Oleh karena itu, artikel ini berusaha menjelaskan secara ringkas, poin demi poin, beberapa permasalahan terkait ahli bait sehingga dapat diketahui bersama.

Poin Pertama
Pendapat yang tepat mengenai definisi ahli bait yaitu pendapat yang menyatakan bahwa ahli bait Rasulullah shallallahu ‘alaihi wa sallam adalah mereka yang diharamkan menerima zakat, yaitu para istri beliau dan keturunannya, dan setiap muslim dan muslimah dari keturunan Bani Hasyim bin Abdi Manaf, dari keluarga ‘Ali, keluarga ‘Aqil, keluarga Ja’far dan keluarga ‘Abbas.
Pendapat ini telah mengompromikan seluruh dalil-dalil yang membicarakan definisi ahli bait. Dalil bagi pendapat ini diantaranya adalah hadits Zaid bin Arqam, dia berkata,
قَامَ رَسُولُ اللهِ صَلَّى اللهُ عَلَيْهِ وَسَلَّمَ يَوْمًا فِينَا خَطِيبًا، بِمَاءٍ يُدْعَى خُمًّا بَيْنَ مَكَّةَ وَالْمَدِينَةِ فَحَمِدَ اللهَ وَأَثْنَى عَلَيْهِ، وَوَعَظَ وَذَكَّرَ، ثُمَّ قَالَ: ” أَمَّا بَعْدُ، أَلَا أَيُّهَا النَّاسُ فَإِنَّمَا أَنَا بَشَرٌ يُوشِكُ أَنْ يَأْتِيَ رَسُولُ رَبِّي فَأُجِيبَ، وَأَنَا تَارِكٌ فِيكُمْ ثَقَلَيْنِ: أَوَّلُهُمَا كِتَابُ اللهِ فِيهِ الْهُدَى وَالنُّورُ فَخُذُوا بِكِتَابِ اللهِ، وَاسْتَمْسِكُوا بِهِ ” فَحَثَّ عَلَى كِتَابِ اللهِ وَرَغَّبَ فِيهِ، ثُمَّ قَالَ: «وَأَهْلُ بَيْتِي أُذَكِّرُكُمُ اللهَ فِي أَهْلِ بَيْتِي، أُذَكِّرُكُمُ اللهَ فِي أَهْلِ بَيْتِي، أُذَكِّرُكُمُ اللهَ فِي أَهْلِ بَيْتِي» فَقَالَ لَهُ حُصَيْنٌ: وَمَنْ أَهْلُ بَيْتِهِ؟ يَا زَيْدُ أَلَيْسَ نِسَاؤُهُ مِنْ أَهْلِ بَيْتِهِ؟ قَالَ: نِسَاؤُهُ مِنْ أَهْلِ بَيْتِهِ، وَلَكِنْ أَهْلُ بَيْتِهِ مَنْ حُرِمَ الصَّدَقَةَ بَعْدَهُ، قَالَ: وَمَنْ هُمْ؟ قَالَ: هُمْ آلُ عَلِيٍّ وَآلُ عَقِيلٍ، وَآلُ جَعْفَرٍ، وَآلُ عَبَّاسٍ قَالَ: كُلُّ هَؤُلَاءِ حُرِمَ الصَّدَقَةَ؟ قَالَ: نَعَمْ
“Pada satu hari Rasulullah shallallaahu ‘alaihi wa sallam pernah berdiri dan berkhutbah di sebuah mata air yang disebut Khumm. Beliau memuji Allah, kemudian menyampaikan nasihat dan peringatan kepada kami : “Amma ba’du, ketahuilah wahai sekalian manusia, bahwasannya aku hanyalah seorang manusia sama seperti kalian. Sebentar lagi utusan Rabb-ku (yaitu malaikat maut) akan datang dan dia diperkenankan. Aku akan meninggalkan kepada kalian dua hal yang berat, yaitu : Al-Qur’an yang berisi petunjuk dan cahaya, karena itu laksanakanlah isi Al-Qur’an itu dan berpegangteguhlah kepadanya – beliau mendorong dan menghimbau pengamalan Al-Qur’an-. ; 2) Dan ahli baitku (keluargaku). Aku ingatkan kalian kepada Allah tentang ahli baitku (beliau mengucapkan tiga kali)”. Husain berkata kepada Zaid : “Wahai Zaid, siapakah ahlul-bait Rasulullah shallallaahu ‘alaihi wa sallam ? Bukankah istri-istri beliau adalah ahlul-baitnya ?”. Zaid bin Arqam menjawab : “Istri-istri beliau shallallaahu ‘alaihi wa sallam memang ahli bait. Namun, ahli bait beliau adalah orang-orang yang diharamkan menerima zakat sepeninggal beliau”. Husain berkata : “Siapakah mereka itu ?”. Zaid menjawab : “Mereka adalah keluarga ‘Ali, keluarga ‘Aqil, keluarga Ja’far, dan keluarga ‘Abbas”. Hushain berkata : “Apakah mereka semua itu diharamkan menerima zakat ?”. Zaid menjawab : “Ya” [HR. Muslim no. 2408 dan Ibnu Khuzaimah no. 2357].
*****
### LATIHAN A
Tulis ulang semua baris catatan, dari baris yang memuat "family: Asteraceae" hingga akhir catatan. Gambar tidak perlu disertakan.
*****
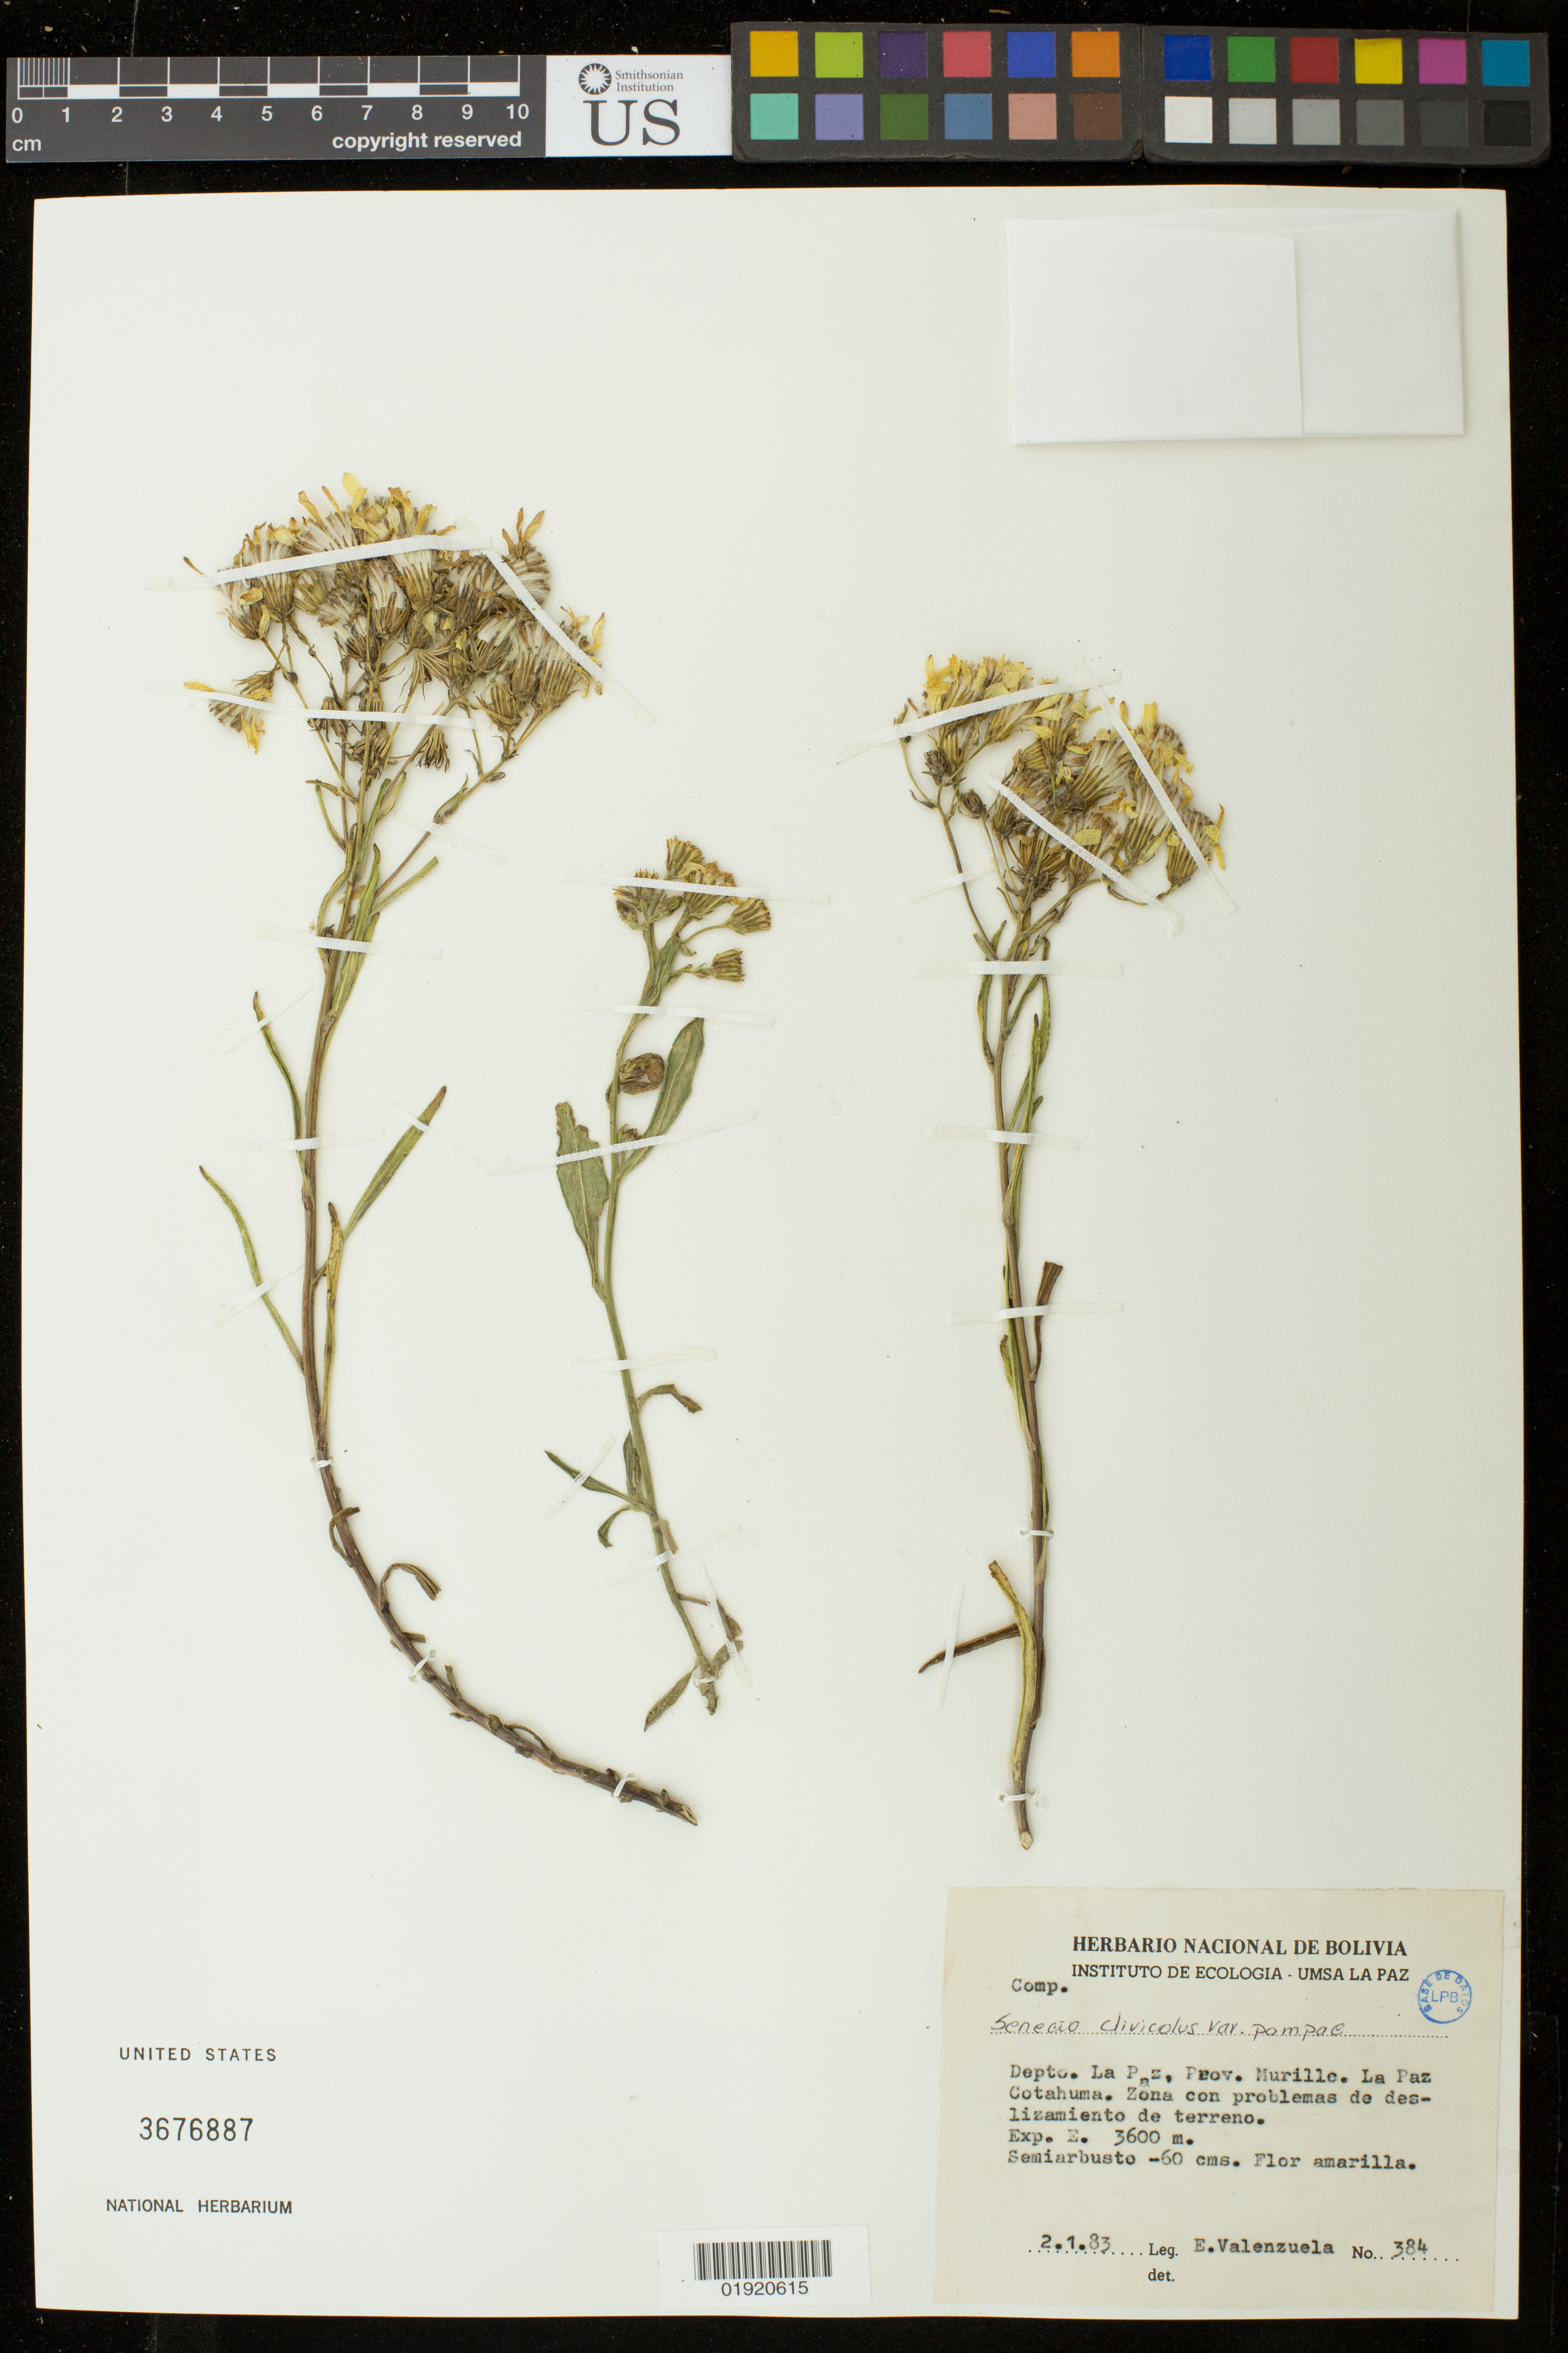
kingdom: Plantae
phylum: Tracheophyta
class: Magnoliopsida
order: Asterales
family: Asteraceae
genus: Senecio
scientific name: Senecio clivicola var. pampae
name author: (Lingelsh.) Cabrera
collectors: E. Valenzuela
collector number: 384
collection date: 1983-01-02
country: Bolivia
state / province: La Paz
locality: Depto. La Paz, Prov. Murillo. La Paz Cotahuma.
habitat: Zona con problemas de deslizamiento de terreno.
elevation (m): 3600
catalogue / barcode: US 3676887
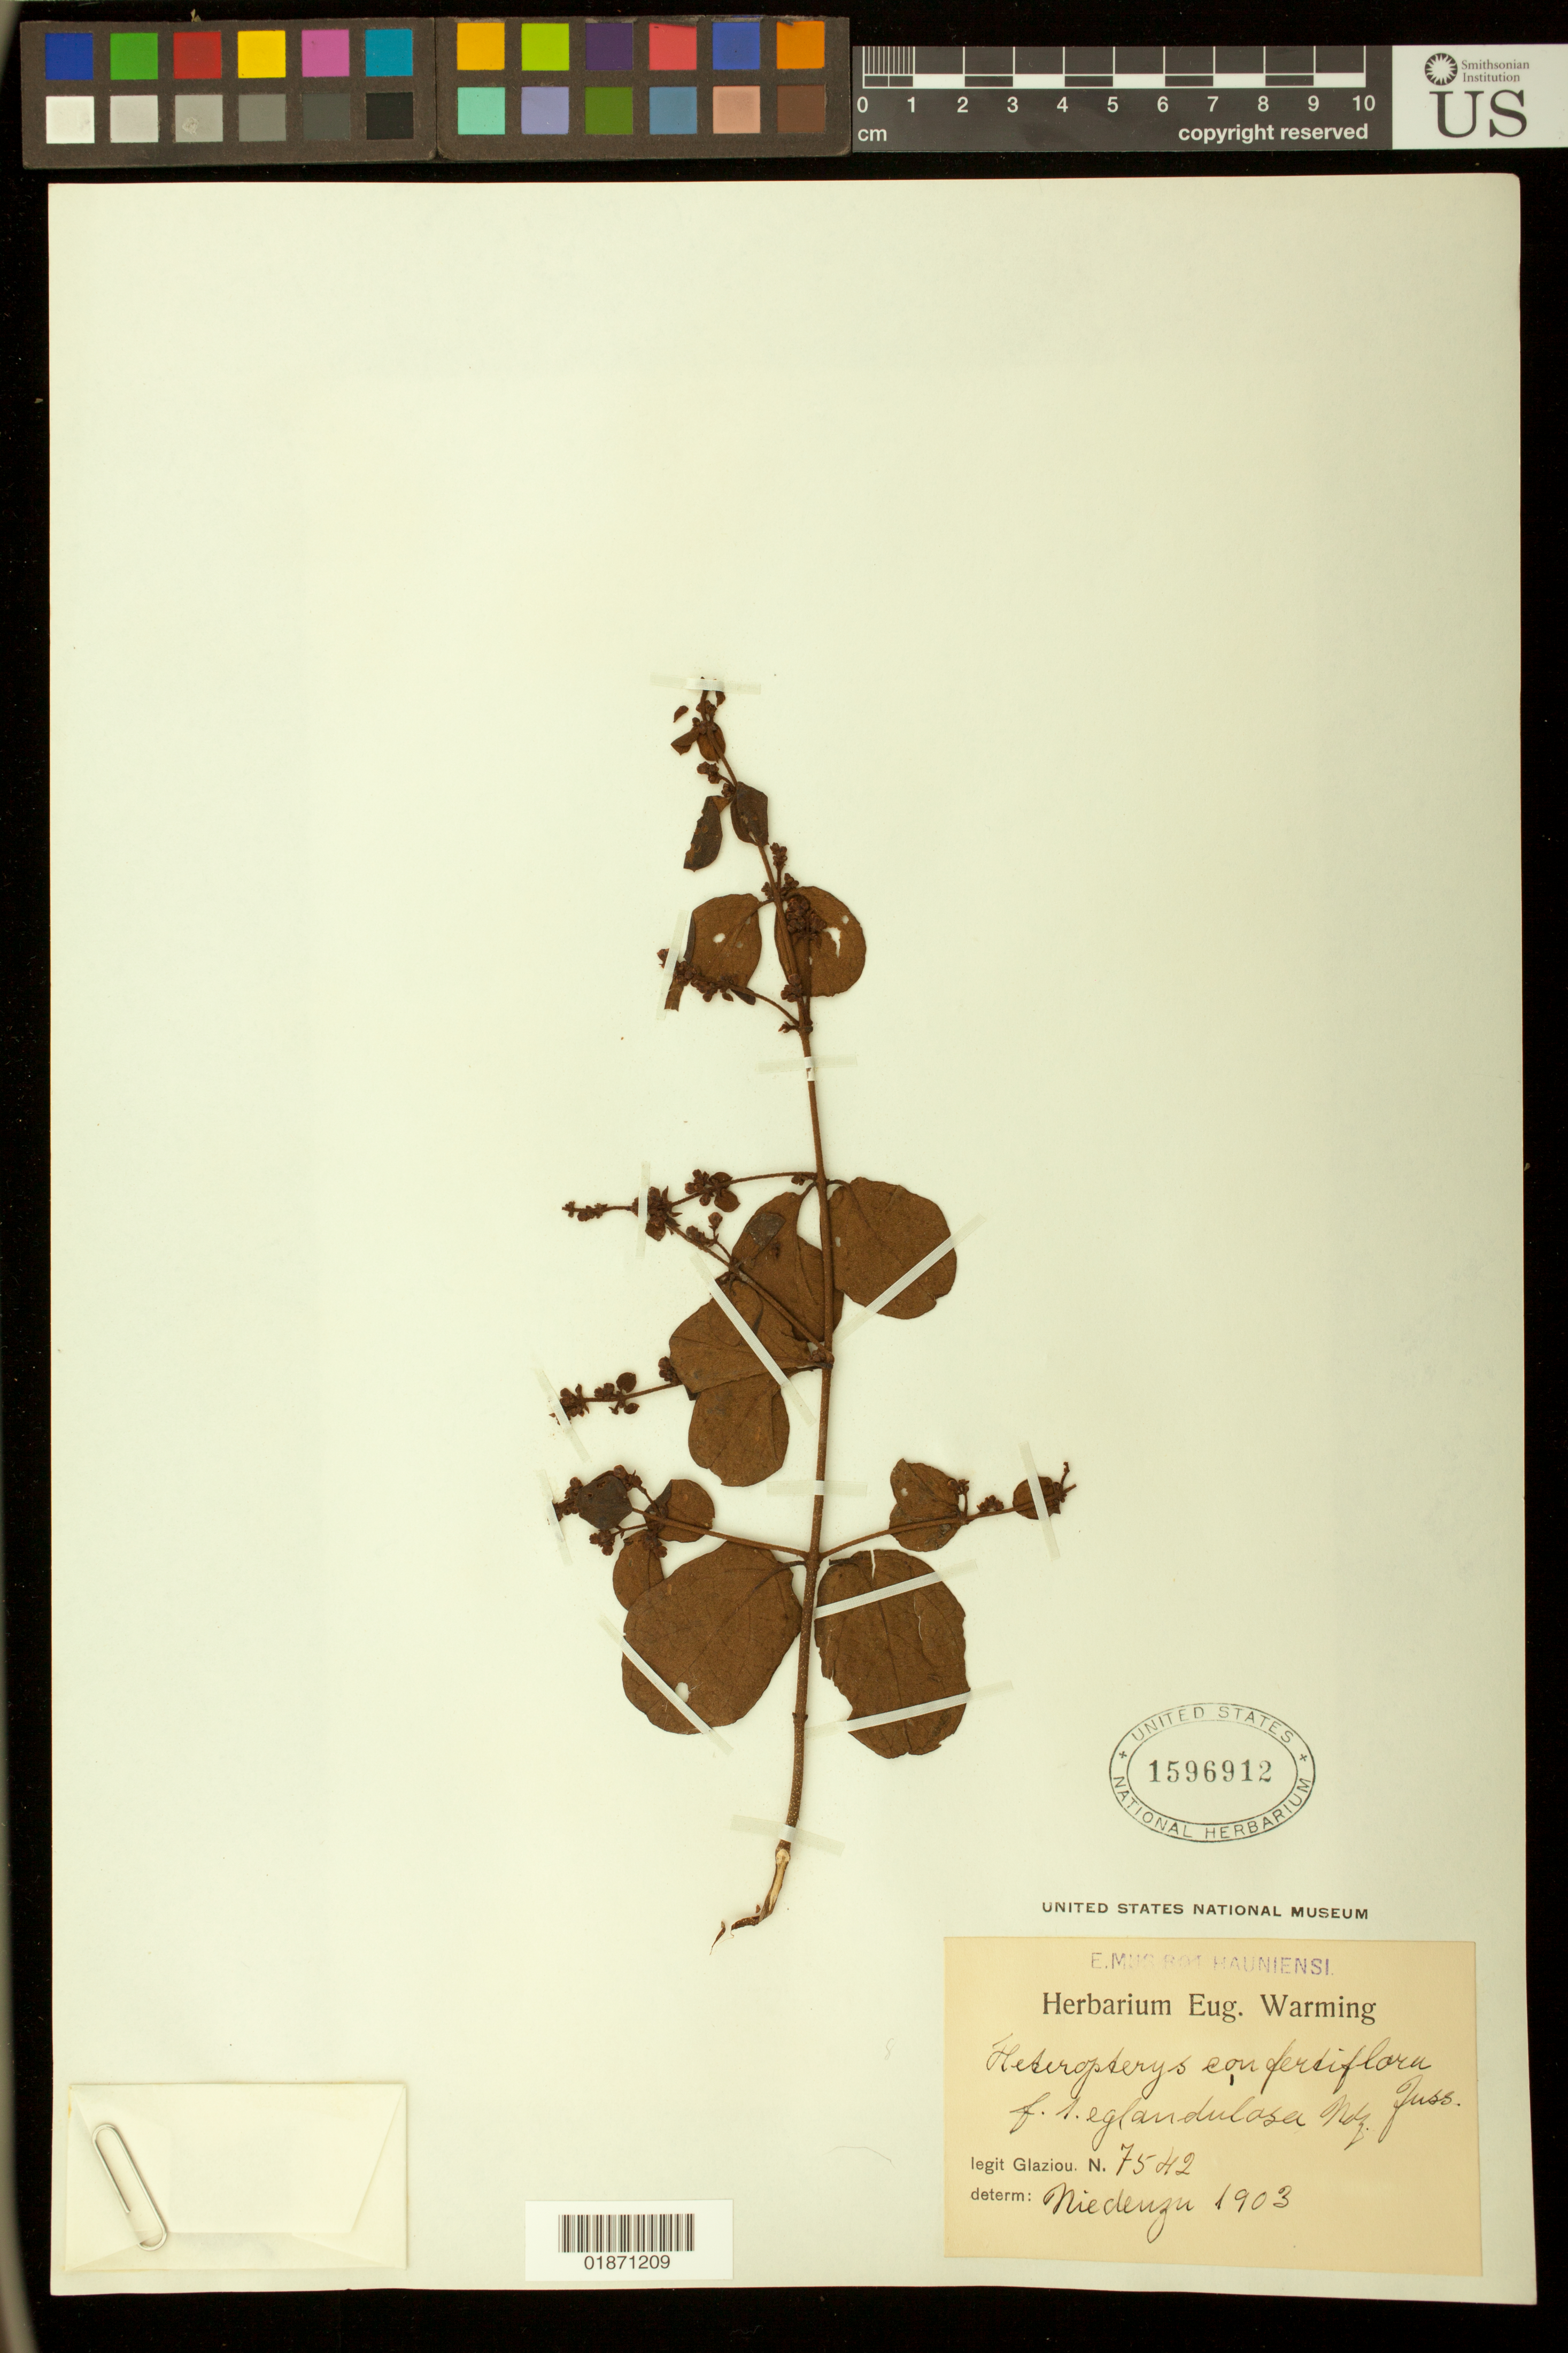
*****
### LATIHAN B
Jawab berdasarkan bacaan tentang ahli bait:
(i) Menurut pendapat yang dinilai tepat dalam bacaan, siapa saja ahli bait Rasulullah shallallahu ‘alaihi wa sallam?
(ii) Apa nama mata air tempat Rasulullah berkhutbah dalam hadits Zaid bin Arqam?
(iii) Siapa yang meriwayatkan hadits tersebut, dan dengan nomor berapa?

### JAWABAN TERTULIS A
family: Asteraceae
genus: Senecio
scientific name: Senecio clivicola var. pampae
name author: (Lingelsh.) Cabrera
collectors: E. Valenzuela
collector number: 384
collection date: 1983-01-02
country: Bolivia
state / province: La Paz
locality: Depto. La Paz, Prov. Murillo. La Paz Cotahuma.
habitat: Zona con problemas de deslizamiento de terreno.
elevation (m): 3600
catalogue / barcode: US 3676887

### JAWABAN TERTULIS B
(i) Mereka yang diharamkan menerima zakat, yaitu para istri beliau dan keturunannya, serta setiap muslim dan muslimah dari keturunan Bani Hasyim bin Abdi Manaf, dari keluarga ‘Ali, keluarga ‘Aqil, keluarga Ja’far, dan keluarga ‘Abbas.
(ii) Khumm.
(iii) Muslim no. 2408 dan Ibnu Khuzaimah no. 2357.